Records excerpted from a collection:

● ● ● ●

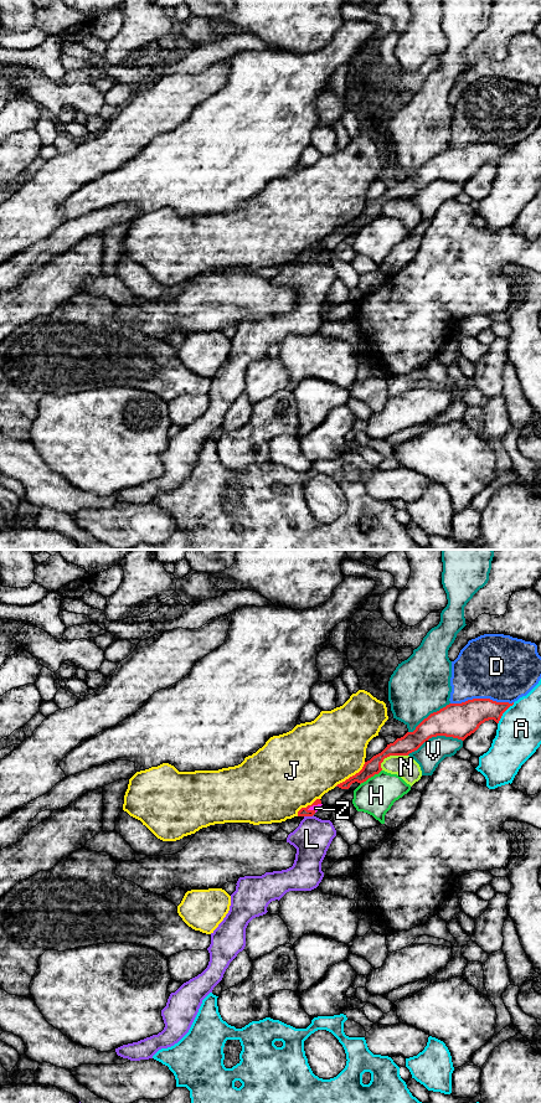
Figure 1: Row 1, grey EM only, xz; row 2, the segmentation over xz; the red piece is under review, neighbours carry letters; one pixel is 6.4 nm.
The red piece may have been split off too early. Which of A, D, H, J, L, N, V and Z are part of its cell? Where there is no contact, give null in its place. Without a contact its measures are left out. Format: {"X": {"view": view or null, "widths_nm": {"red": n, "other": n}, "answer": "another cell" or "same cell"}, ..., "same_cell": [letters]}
{"A": {"view": "xz", "widths_nm": {"red": 200, "other": 280}, "answer": "another cell"}, "D": {"view": "xz", "widths_nm": {"red": 220, "other": 420}, "answer": "another cell"}, "H": {"view": "xz", "widths_nm": {"red": 100, "other": 240}, "answer": "another cell"}, "J": {"view": "xz", "widths_nm": {"red": 100, "other": 440}, "answer": "another cell"}, "L": {"view": "xz", "widths_nm": {"red": 60, "other": 240}, "answer": "another cell"}, "N": {"view": "xz", "widths_nm": {"red": 120, "other": 150}, "answer": "another cell"}, "V": {"view": "xz", "widths_nm": {"red": 220, "other": 170}, "answer": "another cell"}, "Z": {"view": "xz", "widths_nm": {"red": 60, "other": 40}, "answer": "another cell"}, "same_cell": []}

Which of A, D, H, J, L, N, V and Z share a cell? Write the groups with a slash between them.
A / D / H / J / L Z / N / V

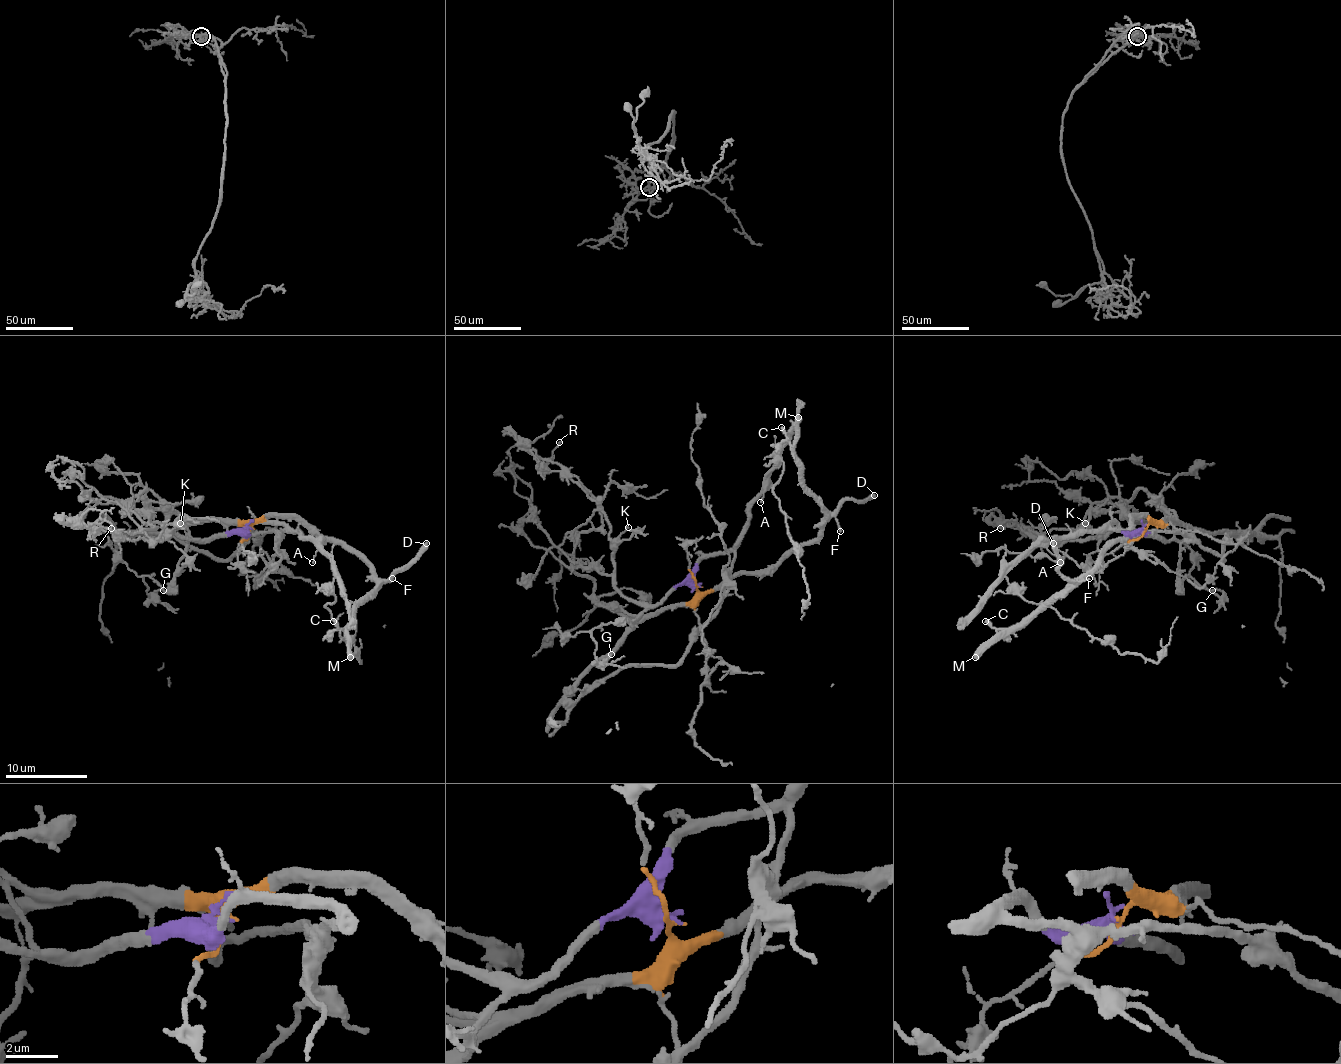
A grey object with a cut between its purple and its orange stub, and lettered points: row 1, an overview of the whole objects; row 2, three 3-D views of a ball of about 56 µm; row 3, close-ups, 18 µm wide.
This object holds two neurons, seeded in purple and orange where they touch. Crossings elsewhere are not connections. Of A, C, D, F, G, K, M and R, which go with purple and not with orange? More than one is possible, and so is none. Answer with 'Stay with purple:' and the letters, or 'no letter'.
Stay with purple: A, G, K, R

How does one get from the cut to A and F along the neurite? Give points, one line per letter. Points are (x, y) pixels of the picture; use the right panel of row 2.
A: (1144, 528), (1124, 532), (1114, 522), (1107, 522), (1097, 530), (1056, 536), (1048, 549), (1060, 563)
F: (1144, 530), (1150, 522), (1144, 516), (1134, 516), (1132, 528), (1079, 579), (1075, 579), (1089, 577)

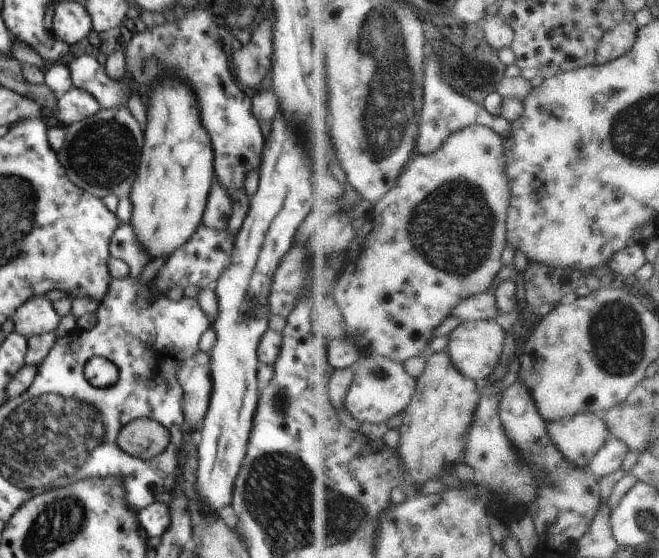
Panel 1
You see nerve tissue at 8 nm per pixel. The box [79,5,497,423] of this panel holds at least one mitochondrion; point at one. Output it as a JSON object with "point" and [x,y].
{"point":[388,108]}

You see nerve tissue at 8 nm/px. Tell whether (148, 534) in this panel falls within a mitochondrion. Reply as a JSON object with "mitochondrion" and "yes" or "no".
{"mitochondrion":"no"}

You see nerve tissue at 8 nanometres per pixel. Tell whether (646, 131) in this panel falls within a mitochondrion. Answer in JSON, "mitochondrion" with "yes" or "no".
{"mitochondrion":"yes"}

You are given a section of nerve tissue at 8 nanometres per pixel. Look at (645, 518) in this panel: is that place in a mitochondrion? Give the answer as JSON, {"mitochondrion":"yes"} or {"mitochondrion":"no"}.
{"mitochondrion":"yes"}

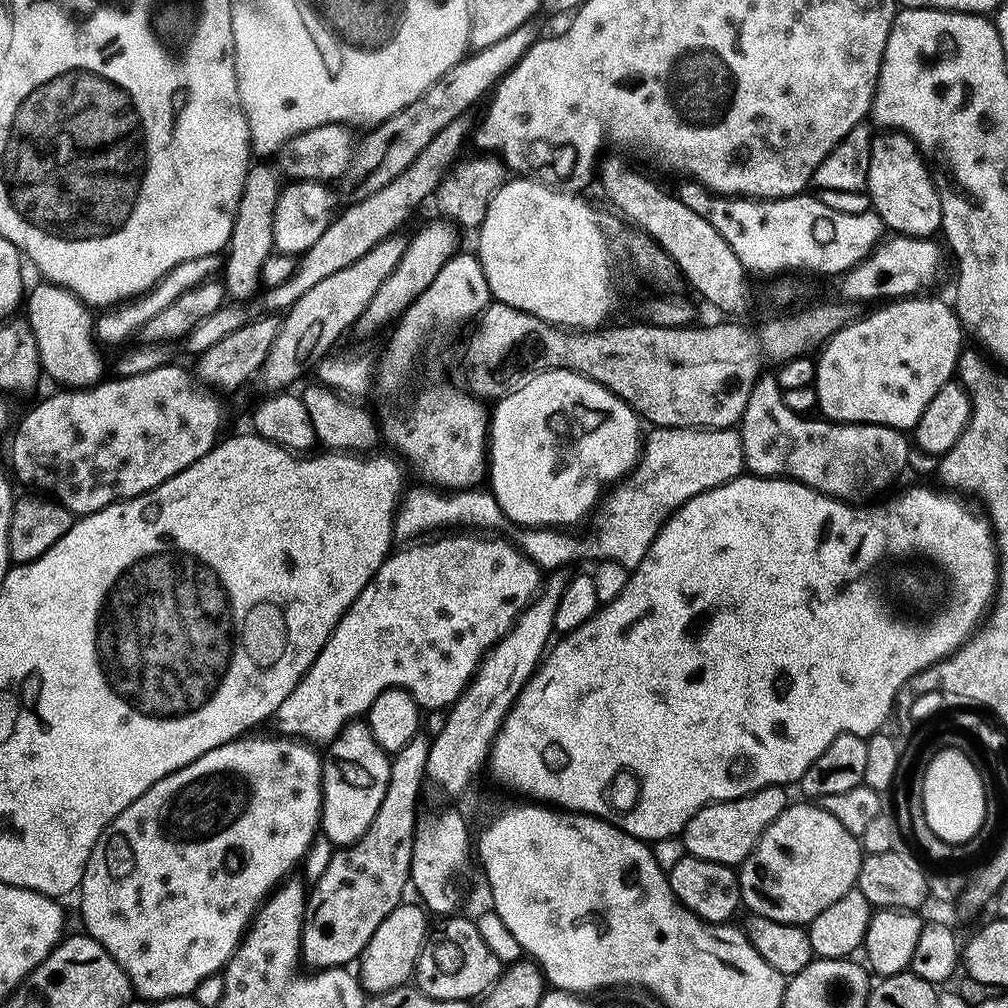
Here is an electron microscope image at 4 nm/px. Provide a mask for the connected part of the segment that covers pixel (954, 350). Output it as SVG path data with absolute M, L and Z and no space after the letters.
M905 298L895 302L885 303L877 312L861 315L860 319L847 324L834 338L824 345L819 353L816 363L816 379L814 390L816 390L816 400L820 403L819 415L823 419L834 424L873 424L874 426L886 426L887 428L896 428L899 432L907 433L909 430L915 430L927 407L930 406L934 398L947 384L954 380L960 367L960 357L965 351L964 336L966 329L960 322L960 317L956 315L955 307L951 303L943 304L940 300L920 300L924 298Z

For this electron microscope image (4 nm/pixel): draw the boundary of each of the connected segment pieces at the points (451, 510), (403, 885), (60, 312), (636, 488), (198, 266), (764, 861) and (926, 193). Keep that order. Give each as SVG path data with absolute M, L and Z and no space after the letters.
M426 486L419 487L407 489L404 495L405 500L397 509L393 528L393 537L397 543L408 544L417 541L426 535L449 529L446 528L448 526L468 525L472 527L469 529L482 532L495 532L494 530L507 527L508 521L504 512L489 491L479 488L447 494Z
M421 734L415 736L408 746L400 752L395 753L392 760L392 773L390 774L390 786L386 790L386 799L382 802L382 810L378 810L378 818L374 818L374 824L370 826L370 830L366 830L366 834L358 843L335 853L330 866L326 869L326 874L322 875L311 889L308 897L308 907L304 913L304 946L302 949L302 960L305 965L308 964L309 969L323 970L326 968L348 968L355 965L360 957L364 955L366 946L370 946L370 938L374 938L374 934L378 934L378 926L382 926L382 922L386 922L386 918L390 918L390 914L394 914L394 910L405 903L406 896L404 891L409 891L410 881L412 878L412 855L414 854L414 842L416 841L416 829L418 827L418 819L416 815L420 812L420 790L426 785L426 777L428 774L428 759L430 758L430 750L432 749L432 740L428 736Z
M40 282L36 289L31 289L26 300L26 319L32 328L34 338L38 342L38 354L40 355L40 367L43 375L48 376L54 383L60 384L64 390L87 390L96 387L105 379L104 360L100 357L97 341L94 339L94 316L87 305L81 303L72 292L57 287L56 284Z
M656 428L643 451L635 472L617 485L601 503L598 510L598 542L600 545L580 544L557 529L525 529L519 534L518 546L541 571L556 572L578 560L614 561L629 572L635 571L648 557L662 524L677 509L694 498L721 488L745 473L745 448L739 431L724 429Z
M222 254L210 255L206 258L191 259L190 262L184 262L181 266L176 266L160 280L160 282L145 296L137 297L127 304L117 305L115 309L105 311L96 322L96 334L99 341L103 344L118 346L130 339L135 333L141 333L143 328L150 323L159 319L166 310L182 298L183 294L189 293L190 290L204 284L210 279L219 277L226 267L226 260Z
M812 802L793 803L762 834L758 846L739 865L740 898L745 909L749 908L752 916L761 916L770 922L807 926L818 918L818 914L841 898L846 898L860 883L860 872L864 868L866 853L861 841L838 818L826 814L823 806Z
M902 132L884 134L881 140L879 137L873 143L868 193L872 196L872 208L876 215L882 218L889 233L916 236L919 240L926 240L935 237L941 231L941 189L932 181L928 166L930 168L929 161L922 155L921 149Z

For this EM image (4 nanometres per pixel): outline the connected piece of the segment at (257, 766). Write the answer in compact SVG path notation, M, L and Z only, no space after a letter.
M241 738L231 744L224 744L218 750L198 758L198 762L158 782L104 831L94 846L94 854L90 854L90 862L84 871L84 883L78 889L80 912L88 927L85 929L87 935L96 939L132 979L137 997L145 996L148 1000L159 1002L179 996L192 996L202 982L211 976L221 975L240 949L240 943L252 927L257 912L264 907L265 900L295 873L292 871L296 867L297 871L305 863L305 856L321 831L320 812L324 808L324 765L321 753L316 753L319 751L313 745L291 738L252 739Z

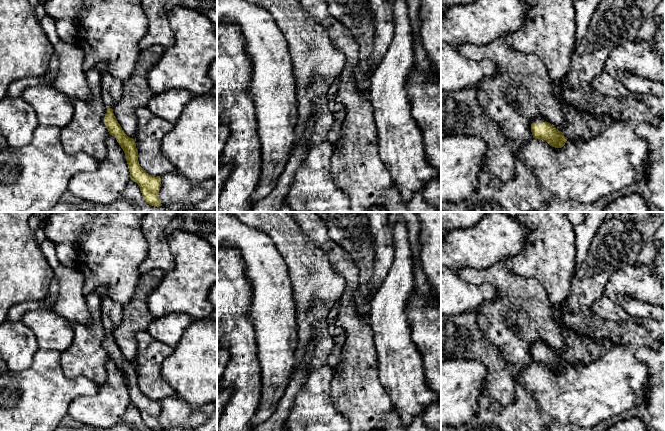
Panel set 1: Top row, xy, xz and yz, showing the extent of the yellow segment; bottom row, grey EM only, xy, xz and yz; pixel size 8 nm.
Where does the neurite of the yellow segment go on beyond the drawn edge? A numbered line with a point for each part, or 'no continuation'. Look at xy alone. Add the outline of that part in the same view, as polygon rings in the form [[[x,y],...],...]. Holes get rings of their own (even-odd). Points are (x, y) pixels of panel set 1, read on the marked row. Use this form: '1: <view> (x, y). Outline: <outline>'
1: xy (110, 87). Outline: [[[98,64],[96,68],[101,72],[100,97],[106,108],[113,108],[121,98],[123,81],[114,77],[106,64]]]

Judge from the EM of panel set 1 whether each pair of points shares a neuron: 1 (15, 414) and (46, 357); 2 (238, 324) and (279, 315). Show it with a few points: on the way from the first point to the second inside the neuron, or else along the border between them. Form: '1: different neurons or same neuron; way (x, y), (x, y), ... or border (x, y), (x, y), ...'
1: same neuron; way (29, 400), (44, 385), (45, 371)
2: different neurons; border (251, 297), (248, 317), (257, 344)

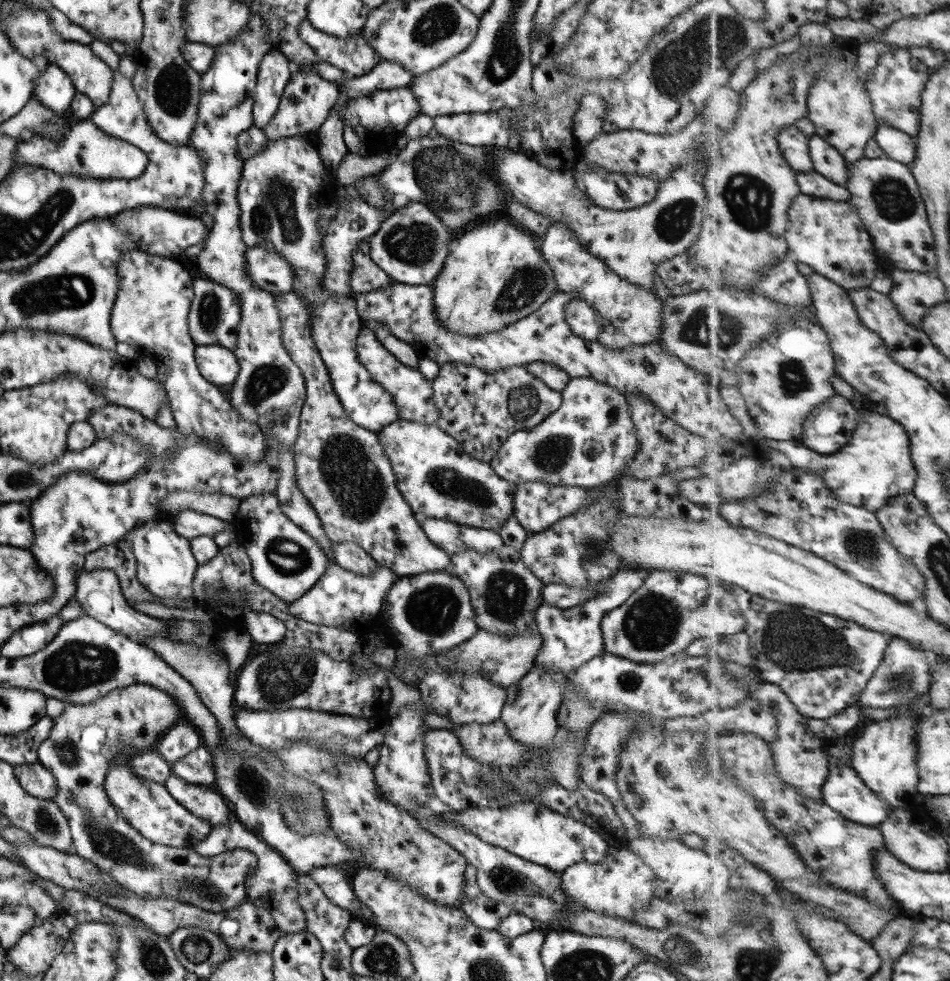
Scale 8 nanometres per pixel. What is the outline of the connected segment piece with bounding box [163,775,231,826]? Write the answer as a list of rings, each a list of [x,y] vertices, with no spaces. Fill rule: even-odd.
[[[169,775],[164,782],[167,792],[191,814],[207,821],[211,826],[227,824],[231,807],[221,794],[206,786],[189,784],[178,776]]]

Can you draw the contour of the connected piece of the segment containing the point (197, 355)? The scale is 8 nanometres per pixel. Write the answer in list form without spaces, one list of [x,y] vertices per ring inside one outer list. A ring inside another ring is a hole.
[[[195,345],[194,361],[200,375],[217,387],[231,384],[239,370],[235,355],[222,346]]]

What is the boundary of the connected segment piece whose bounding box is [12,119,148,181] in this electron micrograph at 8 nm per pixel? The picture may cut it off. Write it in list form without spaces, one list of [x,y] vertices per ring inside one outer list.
[[[88,119],[67,127],[63,138],[58,141],[28,135],[19,142],[12,156],[12,167],[15,164],[30,164],[34,168],[39,166],[52,170],[59,176],[74,174],[89,178],[125,178],[126,181],[143,173],[147,163],[146,154],[142,150],[105,134]]]

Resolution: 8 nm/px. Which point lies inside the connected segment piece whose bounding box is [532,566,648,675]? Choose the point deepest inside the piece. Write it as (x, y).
(570, 636)

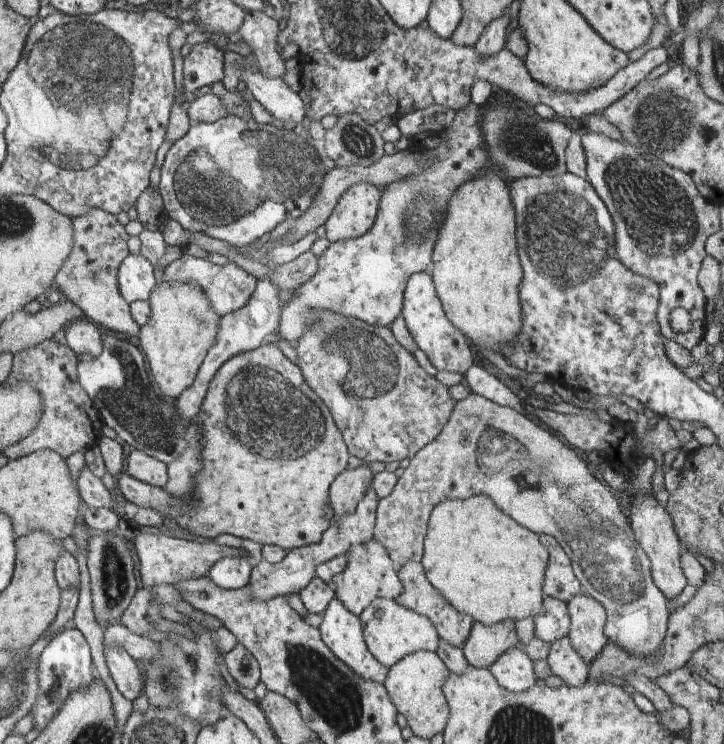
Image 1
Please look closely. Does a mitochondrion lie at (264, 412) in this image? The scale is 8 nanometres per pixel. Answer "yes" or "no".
yes

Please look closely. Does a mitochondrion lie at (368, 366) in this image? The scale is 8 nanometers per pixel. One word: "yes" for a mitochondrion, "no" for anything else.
yes

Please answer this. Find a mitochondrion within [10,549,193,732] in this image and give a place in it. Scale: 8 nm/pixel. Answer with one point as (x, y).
(49, 692)

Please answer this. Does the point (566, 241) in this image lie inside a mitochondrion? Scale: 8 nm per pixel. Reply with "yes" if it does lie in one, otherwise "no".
yes

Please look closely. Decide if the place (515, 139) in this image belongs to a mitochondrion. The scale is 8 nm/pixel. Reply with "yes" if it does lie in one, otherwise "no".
yes

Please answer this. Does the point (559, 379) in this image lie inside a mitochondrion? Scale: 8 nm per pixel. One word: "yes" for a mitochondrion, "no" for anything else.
no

● ● ● ●

Write out again exactly the lines that run from the one holding "Please answer this. Does the point (559, 379)" through the last line of the data; omit all other lines.

Please answer this. Does the point (559, 379) in this image lie inside a mitochondrion? Scale: 8 nm per pixel. One word: "yes" for a mitochondrion, "no" for anything else.
no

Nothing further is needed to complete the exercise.